Megan Du, from the Institute of Deep-Sea Science and Engineering (IDSSE) of the Chinese Academy of Sciences and first author of the research, explains how these creatures survive thanks to the action of other microscopic organisms: “The symbiotic microbes within these animals use the energy obtained from the oxidation of hydrogen sulfide or methane to synthesize organic compounds,” explains Du. CO₂ reaches the seafloor in the form of organic matter. “The methane present in sediments is the result of microbial reduction of CO₂ derived from sedimentary organic matter, while hydrogen sulfide originates from the oxidation of methane and the reduction of sulfates,” explains the researcher.

So these are ecosystems based on methanogenesis, the deepest found so far. This work is based on 30 dives by the Fendouzhe , the IDSSE submersible and a symbol of China's burgeoning ocean exploration. But that means they've explored only a few kilometers of the more than 5,000 kilometers that the two trenches cover combined. Researchers believe there must be much more life down there, much more chemosynthetic fauna that has managed to thrive in such extreme conditions.

Life in the “death zone”

The discovery has significant implications for our understanding of the deep carbon cycle. Isotopic analyses indicate that methane in these environments is produced by microbial activity deep within sedimentary layers, which could sequester substantial amounts of the element, forming methane deposits, possibly in the form of gas hydrates. A note from the Chinese Academy of Sciences argues that this finding challenges the conventional view that the deepest ocean ecosystems are sustained primarily by particulate organic matter derived from the surface. The new results suggest, instead, that they may be sustained by "a carbon source from the deep subsurface," the note states.

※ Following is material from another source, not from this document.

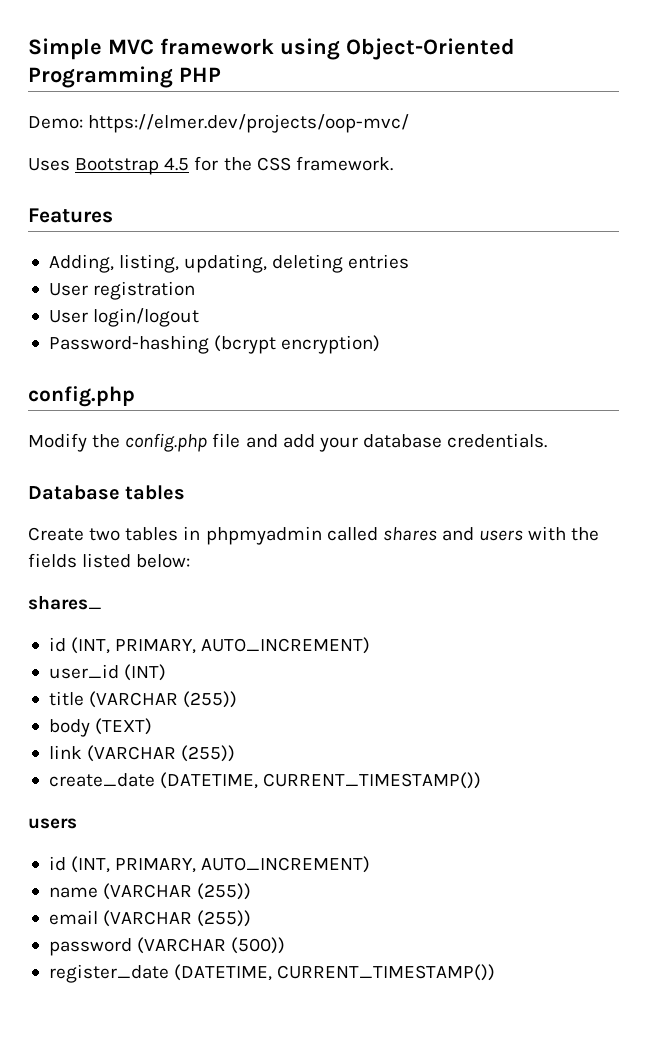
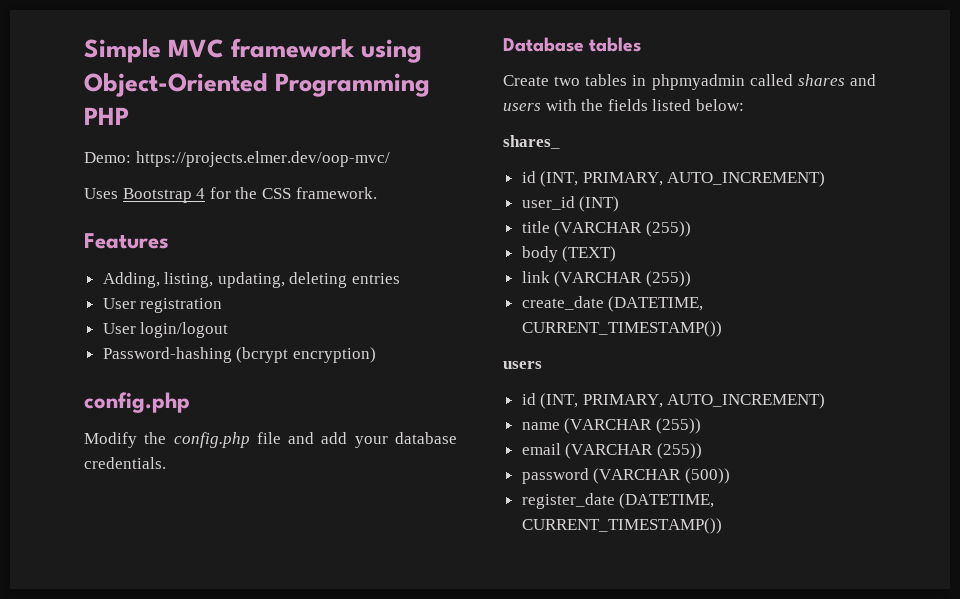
[88,114,410,133] https://elmer.dev/projects/oop-mvc/ -> [135,151,390,167] https://projects.elmer.dev/oop-mvc/
[164,157,190,171] 4.5 -> [196,188,206,199] 4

From the Scripps Institution of Oceanography, University of California, San Diego (USA) professor Douglas Bartlett considers this work “shocking.” He argues: “Because it reports on an enormous distribution—across 2,500 km!—of chemosynthetic communities in the Kuril-Kamchatka Trench, one of the least studied trenches on Earth, and because the communities have been found to be very deep.” Bartlett, a microbiologist, participated in the Deepsea Challenge mission , which took film director and oceanographer James Cameron in March 2012 to the third deepest point on Earth—the Mermaid Deep, in the Marianas. There, they found traces of bacterial mats. But nothing like the ecosystems found now, which live in the hadal depths. This term to refer to the deepest marine ecosystems comes from the French hadal , zone of death, which refers to the Greek god of the underworld, Hades.

“They have acquired robust geochemical and isotopic data that support the widespread presence of methane-generating microbes and microbes capable of anaerobic [in the absence of oxygen] methane oxidation in syntrophic association [that feed off the metabolism of other organisms] with sulfate-reducing bacteria,” Bartlett notes. This particular form of methanogenesis is highly relevant to the American scientist, who was not involved in the new research: “The article also points to the distinctive phases of methane present at hadal depths and postulates that hadal cold emanations could form by a different mechanism than those present at shallower depths.” If confirmed, we would then be looking at an alternative way of sustaining life in what is etymologically called “the death zone.”